The strong alignment and deep integration of sustainability values into company operations, the articulation of those values and the synthesis of all sustainability efforts in a clear and cohesive framework resonated with the experts, according to GlobeScan Senior Vice President Chris Coulter.
“The stakes for sustainability leadership have been raised to a new level — these are the new table stakes,” said Coulter.
The issue of leadership among a field of corporate leaders has long been a “tightly contested question,” he added.
Commitment to sustainability values has become an increasingly important differentiator, according to results of the past three surveys.
The chart below shows the steady growth of the importance of that quality, compared to the fluctuation of sustainable products, services and supply chain as a factor.

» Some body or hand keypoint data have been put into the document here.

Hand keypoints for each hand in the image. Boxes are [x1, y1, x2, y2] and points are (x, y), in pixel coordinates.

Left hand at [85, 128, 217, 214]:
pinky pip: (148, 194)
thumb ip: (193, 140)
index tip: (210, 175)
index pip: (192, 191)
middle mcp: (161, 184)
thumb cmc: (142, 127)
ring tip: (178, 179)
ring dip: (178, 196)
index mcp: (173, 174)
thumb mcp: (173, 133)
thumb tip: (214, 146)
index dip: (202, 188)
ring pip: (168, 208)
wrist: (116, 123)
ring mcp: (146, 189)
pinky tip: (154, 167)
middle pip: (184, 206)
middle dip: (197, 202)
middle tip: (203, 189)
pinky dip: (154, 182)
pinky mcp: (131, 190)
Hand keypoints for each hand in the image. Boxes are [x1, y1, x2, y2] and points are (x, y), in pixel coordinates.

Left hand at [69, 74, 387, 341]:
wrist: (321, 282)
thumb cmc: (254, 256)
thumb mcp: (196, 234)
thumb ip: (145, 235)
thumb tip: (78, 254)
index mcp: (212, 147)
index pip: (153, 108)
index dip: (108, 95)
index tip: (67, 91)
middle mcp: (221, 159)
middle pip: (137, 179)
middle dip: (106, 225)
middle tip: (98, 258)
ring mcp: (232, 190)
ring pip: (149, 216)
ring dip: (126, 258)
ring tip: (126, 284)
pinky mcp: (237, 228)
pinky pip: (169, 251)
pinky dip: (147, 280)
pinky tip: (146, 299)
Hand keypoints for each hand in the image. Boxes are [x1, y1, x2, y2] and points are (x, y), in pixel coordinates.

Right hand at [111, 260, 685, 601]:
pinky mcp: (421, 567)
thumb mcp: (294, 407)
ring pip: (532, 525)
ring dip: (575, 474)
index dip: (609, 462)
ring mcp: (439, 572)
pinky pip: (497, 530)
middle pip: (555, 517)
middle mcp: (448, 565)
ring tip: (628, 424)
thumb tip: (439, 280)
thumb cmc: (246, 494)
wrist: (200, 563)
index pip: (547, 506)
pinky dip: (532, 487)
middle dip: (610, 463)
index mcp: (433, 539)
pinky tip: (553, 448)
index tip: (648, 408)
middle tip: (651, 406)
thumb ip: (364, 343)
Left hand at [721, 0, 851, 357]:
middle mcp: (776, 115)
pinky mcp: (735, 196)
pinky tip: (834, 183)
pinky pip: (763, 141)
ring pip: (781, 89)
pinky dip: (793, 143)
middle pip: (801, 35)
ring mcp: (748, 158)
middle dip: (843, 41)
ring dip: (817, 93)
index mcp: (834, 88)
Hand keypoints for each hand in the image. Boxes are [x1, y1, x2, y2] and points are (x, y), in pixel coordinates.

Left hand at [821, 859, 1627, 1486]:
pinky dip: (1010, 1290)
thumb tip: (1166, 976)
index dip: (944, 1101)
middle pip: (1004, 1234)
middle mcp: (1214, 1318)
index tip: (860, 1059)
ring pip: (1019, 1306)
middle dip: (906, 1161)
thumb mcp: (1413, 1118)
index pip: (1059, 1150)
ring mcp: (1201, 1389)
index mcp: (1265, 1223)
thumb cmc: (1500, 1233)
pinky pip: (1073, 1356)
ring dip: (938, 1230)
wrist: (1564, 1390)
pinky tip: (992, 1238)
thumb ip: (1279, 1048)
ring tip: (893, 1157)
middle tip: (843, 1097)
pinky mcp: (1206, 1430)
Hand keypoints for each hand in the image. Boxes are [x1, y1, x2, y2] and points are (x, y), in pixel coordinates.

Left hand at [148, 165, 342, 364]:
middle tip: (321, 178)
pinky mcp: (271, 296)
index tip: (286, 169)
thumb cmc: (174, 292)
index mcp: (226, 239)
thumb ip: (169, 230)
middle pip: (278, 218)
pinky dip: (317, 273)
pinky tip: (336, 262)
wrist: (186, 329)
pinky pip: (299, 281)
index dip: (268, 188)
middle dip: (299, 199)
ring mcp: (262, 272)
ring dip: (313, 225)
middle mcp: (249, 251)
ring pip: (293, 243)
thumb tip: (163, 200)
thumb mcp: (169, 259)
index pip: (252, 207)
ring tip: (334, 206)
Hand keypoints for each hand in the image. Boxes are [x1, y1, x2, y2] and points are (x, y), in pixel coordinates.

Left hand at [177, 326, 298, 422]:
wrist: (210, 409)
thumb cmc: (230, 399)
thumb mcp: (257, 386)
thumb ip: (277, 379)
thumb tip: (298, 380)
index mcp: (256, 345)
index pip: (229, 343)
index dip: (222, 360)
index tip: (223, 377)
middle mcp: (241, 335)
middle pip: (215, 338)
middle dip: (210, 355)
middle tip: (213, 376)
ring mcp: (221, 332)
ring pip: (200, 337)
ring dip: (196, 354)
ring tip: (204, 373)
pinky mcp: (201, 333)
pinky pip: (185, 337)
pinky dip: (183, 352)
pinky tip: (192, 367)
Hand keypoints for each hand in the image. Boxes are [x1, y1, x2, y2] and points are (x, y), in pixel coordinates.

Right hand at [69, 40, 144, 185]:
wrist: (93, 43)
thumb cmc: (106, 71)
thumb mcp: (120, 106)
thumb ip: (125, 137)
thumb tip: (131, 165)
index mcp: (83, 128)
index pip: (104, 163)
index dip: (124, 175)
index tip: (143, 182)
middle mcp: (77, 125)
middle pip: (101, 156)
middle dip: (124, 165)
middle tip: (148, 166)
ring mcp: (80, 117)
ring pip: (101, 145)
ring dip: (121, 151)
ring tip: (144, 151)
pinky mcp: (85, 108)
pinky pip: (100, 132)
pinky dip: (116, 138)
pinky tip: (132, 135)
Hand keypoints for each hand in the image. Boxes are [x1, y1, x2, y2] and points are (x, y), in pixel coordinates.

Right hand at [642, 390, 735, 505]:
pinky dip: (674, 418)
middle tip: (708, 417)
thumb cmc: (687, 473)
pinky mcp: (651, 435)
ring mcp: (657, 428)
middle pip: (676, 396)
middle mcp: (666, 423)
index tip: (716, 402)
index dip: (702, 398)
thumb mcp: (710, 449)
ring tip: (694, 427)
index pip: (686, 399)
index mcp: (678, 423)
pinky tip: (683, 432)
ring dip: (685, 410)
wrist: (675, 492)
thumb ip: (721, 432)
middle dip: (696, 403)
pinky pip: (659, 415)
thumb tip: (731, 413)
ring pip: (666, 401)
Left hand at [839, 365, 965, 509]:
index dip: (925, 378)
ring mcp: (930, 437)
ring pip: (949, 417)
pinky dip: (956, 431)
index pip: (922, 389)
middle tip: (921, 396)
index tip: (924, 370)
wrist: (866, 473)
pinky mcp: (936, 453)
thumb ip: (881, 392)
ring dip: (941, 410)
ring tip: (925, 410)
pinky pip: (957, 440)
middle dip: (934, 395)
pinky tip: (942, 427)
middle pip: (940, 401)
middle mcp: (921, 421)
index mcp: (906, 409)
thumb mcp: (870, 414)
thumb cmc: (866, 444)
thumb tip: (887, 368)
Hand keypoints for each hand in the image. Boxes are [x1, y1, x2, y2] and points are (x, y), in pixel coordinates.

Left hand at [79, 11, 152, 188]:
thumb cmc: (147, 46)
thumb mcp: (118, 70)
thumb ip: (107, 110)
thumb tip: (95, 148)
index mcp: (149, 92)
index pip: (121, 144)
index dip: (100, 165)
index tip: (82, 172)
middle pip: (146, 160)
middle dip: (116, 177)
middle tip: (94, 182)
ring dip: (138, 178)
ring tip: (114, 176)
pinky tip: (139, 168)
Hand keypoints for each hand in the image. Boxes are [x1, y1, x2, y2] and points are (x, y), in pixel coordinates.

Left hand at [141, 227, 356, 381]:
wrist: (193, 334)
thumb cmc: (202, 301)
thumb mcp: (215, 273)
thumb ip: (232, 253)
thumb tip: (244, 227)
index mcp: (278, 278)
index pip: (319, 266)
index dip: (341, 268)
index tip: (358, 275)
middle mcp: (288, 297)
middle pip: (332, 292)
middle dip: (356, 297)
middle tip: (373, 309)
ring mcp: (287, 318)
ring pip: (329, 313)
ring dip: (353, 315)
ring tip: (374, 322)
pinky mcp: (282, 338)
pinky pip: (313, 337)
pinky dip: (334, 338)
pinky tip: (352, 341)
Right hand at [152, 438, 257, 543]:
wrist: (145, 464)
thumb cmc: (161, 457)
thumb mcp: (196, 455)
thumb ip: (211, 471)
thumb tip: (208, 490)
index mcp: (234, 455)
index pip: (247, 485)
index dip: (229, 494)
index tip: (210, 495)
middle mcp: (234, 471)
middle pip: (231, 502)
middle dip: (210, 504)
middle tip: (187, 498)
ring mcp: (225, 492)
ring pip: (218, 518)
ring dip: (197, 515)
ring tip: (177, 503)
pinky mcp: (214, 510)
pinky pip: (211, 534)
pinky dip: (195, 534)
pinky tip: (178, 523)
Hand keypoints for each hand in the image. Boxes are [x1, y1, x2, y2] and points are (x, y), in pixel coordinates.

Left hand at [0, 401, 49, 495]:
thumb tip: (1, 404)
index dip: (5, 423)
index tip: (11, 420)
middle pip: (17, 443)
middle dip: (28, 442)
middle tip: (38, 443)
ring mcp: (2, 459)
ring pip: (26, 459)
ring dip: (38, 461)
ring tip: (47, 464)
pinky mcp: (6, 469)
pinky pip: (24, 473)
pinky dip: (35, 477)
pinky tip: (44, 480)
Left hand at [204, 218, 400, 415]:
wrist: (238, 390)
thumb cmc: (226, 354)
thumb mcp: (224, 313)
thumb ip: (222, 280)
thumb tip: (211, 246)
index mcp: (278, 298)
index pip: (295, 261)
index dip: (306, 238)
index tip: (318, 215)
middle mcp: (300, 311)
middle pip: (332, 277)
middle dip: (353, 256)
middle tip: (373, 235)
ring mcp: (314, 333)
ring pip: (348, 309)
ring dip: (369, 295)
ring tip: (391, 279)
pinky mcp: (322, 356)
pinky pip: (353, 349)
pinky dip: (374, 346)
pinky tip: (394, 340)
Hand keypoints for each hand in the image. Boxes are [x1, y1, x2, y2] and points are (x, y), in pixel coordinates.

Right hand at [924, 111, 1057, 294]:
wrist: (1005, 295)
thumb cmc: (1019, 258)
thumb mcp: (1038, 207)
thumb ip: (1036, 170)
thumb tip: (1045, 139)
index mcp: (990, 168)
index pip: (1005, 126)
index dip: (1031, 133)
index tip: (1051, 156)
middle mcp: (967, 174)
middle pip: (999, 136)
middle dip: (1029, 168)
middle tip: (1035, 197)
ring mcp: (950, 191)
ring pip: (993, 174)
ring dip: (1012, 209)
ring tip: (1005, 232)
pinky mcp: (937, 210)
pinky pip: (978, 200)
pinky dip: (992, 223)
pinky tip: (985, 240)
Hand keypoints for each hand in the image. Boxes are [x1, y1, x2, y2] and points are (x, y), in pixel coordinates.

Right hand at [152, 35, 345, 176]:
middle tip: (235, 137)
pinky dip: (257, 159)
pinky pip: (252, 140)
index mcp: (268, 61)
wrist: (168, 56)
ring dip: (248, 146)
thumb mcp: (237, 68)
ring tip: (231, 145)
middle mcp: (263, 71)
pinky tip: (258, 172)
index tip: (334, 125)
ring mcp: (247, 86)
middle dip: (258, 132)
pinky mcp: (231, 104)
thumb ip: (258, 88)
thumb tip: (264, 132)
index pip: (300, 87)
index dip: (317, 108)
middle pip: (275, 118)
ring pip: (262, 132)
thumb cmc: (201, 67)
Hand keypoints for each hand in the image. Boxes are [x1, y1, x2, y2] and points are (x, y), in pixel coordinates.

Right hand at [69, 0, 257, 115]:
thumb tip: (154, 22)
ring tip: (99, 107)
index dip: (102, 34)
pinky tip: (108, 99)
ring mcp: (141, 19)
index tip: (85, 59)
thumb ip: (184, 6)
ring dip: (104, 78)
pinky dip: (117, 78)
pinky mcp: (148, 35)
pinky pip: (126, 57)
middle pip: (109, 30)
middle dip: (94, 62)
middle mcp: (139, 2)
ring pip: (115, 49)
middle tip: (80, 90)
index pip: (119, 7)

In light of those responses, it’s interesting to see how consumer products behemoth Procter & Gamble fared with the sustainability experts. P&G released its sustainability vision last September and declared that it plans to power its plants with 100 percent renewable energy, use 100 percent renewable or recycled materials for all products and packaging, have zero consumer and manufacturing waste go to landfills, and design products “that delight consumers while maximizing the conservation of resources.” The company held 22nd place in the survey’s list of leading companies.
Despite their strong regard for specific companies, the survey respondents didn’t rate business chiefs highly when it came to recognizing the types of leaders who have done the most to advance sustainability.
Social entrepreneurs topped the list with 57 percent of respondents saying leaders in that group did an excellent job of advancing the sustainability agenda in the past year. Just 24 percent of the experts said corporate leaders did an excellent job, but that still puts business leaders well ahead of nationally elected government leaders. Only 6 percent of the respondents considered that the elected officials did an excellent job.